TO BE DONE -
Pull out every line in the rows below that contains the string "wrapped", matching case exactly.

= = =

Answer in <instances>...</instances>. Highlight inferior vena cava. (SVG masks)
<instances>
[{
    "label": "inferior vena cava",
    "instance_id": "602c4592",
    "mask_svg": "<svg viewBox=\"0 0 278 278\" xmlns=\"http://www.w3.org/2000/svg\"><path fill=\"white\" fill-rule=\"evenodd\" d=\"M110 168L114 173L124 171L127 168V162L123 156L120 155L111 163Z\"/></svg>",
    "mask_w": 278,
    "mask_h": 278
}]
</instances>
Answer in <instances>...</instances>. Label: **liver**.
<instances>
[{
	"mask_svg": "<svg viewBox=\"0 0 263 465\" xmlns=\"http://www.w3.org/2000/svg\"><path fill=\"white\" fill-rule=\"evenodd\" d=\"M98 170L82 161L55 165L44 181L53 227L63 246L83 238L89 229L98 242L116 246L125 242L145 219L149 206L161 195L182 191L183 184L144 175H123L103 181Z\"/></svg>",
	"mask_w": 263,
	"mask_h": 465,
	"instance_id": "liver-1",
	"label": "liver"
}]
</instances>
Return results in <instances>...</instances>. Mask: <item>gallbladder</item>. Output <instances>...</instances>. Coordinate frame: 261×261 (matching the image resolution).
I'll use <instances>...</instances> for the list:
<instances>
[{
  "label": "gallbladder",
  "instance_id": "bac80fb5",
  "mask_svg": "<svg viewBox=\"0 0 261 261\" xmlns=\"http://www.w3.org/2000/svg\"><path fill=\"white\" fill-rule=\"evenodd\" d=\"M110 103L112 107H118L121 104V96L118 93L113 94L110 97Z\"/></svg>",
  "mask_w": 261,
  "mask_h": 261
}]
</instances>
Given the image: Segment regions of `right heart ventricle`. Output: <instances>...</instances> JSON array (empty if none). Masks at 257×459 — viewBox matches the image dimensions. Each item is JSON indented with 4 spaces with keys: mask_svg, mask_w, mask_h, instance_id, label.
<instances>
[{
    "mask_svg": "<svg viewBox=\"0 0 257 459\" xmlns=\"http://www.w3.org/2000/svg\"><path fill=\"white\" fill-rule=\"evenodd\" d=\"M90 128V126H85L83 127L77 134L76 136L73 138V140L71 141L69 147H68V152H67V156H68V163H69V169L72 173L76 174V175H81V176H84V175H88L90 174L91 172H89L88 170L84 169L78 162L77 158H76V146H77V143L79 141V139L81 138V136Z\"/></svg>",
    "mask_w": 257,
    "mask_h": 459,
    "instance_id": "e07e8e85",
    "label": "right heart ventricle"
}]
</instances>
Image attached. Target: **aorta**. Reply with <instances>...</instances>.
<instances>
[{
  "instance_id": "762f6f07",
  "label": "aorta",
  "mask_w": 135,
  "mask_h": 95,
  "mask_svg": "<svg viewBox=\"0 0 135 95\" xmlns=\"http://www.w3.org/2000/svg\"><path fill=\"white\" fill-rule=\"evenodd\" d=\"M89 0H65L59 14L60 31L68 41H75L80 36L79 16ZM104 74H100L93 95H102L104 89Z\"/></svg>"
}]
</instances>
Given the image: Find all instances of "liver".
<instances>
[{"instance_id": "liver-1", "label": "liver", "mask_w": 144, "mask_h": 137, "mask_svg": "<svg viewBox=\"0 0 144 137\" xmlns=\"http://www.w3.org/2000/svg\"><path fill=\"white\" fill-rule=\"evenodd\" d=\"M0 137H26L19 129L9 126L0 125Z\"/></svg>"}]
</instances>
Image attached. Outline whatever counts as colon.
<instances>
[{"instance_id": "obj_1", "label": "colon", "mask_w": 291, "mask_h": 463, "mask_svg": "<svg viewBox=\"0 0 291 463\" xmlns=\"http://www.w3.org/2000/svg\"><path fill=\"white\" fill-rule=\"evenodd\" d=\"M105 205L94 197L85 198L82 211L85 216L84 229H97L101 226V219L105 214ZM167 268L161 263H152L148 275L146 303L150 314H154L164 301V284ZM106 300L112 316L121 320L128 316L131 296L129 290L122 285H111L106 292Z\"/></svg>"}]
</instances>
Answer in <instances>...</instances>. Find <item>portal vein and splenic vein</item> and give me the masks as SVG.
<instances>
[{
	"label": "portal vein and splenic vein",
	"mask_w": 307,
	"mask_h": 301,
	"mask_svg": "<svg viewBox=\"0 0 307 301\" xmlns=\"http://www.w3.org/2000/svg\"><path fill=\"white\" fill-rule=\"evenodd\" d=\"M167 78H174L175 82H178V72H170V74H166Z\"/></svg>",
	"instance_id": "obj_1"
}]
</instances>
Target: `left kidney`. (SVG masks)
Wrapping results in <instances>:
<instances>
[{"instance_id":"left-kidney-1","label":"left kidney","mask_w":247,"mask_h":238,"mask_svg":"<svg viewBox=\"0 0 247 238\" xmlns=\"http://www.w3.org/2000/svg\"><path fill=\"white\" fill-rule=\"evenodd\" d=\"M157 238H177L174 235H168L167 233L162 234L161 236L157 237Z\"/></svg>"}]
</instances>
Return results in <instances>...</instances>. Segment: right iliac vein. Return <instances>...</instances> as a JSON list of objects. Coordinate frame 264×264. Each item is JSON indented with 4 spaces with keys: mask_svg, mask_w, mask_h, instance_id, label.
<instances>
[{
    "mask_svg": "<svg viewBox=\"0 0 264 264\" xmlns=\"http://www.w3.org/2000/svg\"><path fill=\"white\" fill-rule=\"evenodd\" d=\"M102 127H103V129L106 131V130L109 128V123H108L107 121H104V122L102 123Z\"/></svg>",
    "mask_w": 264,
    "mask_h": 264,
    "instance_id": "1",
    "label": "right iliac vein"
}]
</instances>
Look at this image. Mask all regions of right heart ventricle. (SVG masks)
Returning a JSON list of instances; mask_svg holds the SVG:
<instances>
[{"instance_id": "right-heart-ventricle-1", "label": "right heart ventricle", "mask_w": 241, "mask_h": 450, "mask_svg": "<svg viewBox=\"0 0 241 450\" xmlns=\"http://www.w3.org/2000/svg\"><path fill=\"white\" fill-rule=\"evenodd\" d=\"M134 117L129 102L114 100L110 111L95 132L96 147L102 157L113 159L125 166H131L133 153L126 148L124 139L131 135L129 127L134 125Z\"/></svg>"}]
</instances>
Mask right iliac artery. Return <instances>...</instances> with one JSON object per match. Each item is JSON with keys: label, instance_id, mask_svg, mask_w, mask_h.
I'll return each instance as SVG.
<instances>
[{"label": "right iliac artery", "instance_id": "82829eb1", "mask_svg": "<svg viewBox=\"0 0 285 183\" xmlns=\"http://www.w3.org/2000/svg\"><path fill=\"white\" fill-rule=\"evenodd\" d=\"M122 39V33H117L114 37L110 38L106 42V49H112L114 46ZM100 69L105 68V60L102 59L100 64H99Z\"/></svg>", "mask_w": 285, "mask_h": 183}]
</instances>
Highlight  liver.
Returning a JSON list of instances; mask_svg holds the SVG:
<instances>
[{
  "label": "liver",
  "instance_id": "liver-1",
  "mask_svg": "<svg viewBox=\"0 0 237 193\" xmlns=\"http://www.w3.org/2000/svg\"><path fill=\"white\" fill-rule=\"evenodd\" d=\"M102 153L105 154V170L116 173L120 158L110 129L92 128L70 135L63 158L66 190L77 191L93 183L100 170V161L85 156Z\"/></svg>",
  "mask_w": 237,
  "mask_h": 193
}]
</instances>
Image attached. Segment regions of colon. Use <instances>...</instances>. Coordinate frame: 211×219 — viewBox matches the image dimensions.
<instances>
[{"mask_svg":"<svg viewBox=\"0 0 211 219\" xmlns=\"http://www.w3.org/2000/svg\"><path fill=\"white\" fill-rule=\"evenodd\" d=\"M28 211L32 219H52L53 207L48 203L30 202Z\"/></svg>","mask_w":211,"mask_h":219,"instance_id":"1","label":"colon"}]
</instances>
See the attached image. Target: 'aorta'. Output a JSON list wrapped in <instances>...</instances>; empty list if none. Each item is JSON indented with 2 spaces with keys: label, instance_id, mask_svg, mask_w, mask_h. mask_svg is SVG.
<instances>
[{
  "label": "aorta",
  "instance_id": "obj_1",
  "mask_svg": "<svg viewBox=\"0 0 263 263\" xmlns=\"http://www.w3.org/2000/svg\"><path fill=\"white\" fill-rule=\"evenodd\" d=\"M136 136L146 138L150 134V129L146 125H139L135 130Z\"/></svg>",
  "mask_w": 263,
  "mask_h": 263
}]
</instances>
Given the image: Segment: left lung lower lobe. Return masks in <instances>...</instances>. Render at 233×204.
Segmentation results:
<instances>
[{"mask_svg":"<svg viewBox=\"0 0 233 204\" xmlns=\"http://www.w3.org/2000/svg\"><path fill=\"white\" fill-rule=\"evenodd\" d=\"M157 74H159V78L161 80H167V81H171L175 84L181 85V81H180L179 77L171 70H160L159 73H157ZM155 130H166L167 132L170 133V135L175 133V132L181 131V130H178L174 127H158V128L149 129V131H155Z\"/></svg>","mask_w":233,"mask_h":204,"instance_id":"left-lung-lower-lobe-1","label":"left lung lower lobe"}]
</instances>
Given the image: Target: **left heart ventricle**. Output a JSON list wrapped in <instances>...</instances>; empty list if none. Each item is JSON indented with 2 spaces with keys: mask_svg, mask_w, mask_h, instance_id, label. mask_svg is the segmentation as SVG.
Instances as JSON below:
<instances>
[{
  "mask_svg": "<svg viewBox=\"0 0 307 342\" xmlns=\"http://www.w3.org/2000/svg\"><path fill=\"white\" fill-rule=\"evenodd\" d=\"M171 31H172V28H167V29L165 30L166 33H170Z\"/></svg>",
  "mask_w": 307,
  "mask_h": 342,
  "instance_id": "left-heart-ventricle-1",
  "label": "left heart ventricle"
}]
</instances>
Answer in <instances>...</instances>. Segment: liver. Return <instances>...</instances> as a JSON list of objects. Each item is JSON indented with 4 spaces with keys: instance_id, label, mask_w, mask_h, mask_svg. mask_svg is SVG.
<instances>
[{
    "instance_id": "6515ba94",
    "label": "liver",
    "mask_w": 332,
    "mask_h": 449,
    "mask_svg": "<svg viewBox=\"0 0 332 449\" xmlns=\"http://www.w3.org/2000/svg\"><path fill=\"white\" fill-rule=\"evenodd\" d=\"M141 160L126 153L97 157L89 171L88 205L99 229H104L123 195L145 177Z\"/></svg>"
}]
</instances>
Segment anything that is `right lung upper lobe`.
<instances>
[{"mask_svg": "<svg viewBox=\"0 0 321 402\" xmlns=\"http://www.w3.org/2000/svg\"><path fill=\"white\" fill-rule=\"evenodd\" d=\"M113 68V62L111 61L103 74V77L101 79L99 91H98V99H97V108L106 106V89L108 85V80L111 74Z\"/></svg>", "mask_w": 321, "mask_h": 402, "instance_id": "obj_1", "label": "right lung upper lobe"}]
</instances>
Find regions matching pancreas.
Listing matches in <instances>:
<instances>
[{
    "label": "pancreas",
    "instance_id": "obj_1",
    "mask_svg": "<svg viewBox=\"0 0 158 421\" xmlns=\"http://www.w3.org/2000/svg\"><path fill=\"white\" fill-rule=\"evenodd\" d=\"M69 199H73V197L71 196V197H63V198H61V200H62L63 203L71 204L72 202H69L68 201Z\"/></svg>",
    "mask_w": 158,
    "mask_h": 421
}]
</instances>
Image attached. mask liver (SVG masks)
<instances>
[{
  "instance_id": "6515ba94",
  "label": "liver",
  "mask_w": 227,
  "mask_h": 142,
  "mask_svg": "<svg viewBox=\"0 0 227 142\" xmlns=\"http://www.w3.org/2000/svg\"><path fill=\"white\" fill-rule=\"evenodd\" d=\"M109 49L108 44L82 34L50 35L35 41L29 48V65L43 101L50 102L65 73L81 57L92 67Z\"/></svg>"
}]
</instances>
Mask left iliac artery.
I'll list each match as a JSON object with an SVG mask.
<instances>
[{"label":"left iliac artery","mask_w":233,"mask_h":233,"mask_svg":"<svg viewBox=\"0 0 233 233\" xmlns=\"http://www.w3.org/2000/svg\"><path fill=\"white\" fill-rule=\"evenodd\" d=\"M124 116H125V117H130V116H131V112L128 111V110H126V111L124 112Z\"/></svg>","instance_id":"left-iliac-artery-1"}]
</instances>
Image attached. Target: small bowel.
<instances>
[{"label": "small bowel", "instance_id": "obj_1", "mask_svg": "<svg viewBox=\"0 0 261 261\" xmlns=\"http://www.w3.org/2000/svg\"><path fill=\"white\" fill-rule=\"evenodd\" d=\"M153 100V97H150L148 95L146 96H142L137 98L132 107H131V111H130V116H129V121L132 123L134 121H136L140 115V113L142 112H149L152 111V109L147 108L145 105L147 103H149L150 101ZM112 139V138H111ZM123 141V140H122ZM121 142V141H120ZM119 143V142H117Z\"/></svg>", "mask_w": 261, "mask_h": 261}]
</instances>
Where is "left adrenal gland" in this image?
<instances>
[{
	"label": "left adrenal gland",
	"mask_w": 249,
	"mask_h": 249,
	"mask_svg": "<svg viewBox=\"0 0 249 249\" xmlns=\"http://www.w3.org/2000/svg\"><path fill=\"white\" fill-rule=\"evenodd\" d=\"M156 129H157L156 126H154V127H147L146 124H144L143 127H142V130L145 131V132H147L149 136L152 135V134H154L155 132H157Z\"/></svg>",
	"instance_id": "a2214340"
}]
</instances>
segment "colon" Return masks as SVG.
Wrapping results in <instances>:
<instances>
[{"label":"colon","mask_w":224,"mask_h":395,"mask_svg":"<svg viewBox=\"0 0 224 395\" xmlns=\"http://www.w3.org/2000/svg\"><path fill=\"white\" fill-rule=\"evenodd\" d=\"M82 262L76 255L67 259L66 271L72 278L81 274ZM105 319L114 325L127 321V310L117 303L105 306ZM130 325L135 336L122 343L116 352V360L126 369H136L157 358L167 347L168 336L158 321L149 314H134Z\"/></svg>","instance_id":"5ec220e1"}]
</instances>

= = =

EXERCISE SOLUTION -
See the attached image. Target: 'aorta'. Output a JSON list wrapped in <instances>...</instances>; empty list if none. Each item is JSON indented with 2 spaces with keys: label, instance_id, mask_svg, mask_w, mask_h. mask_svg is SVG.
Given the image: Target: **left heart ventricle**. Output a JSON list wrapped in <instances>...</instances>; empty list if none. Each item is JSON indented with 2 spaces with keys: mask_svg, mask_w, mask_h, instance_id, label. mask_svg is the segmentation as SVG.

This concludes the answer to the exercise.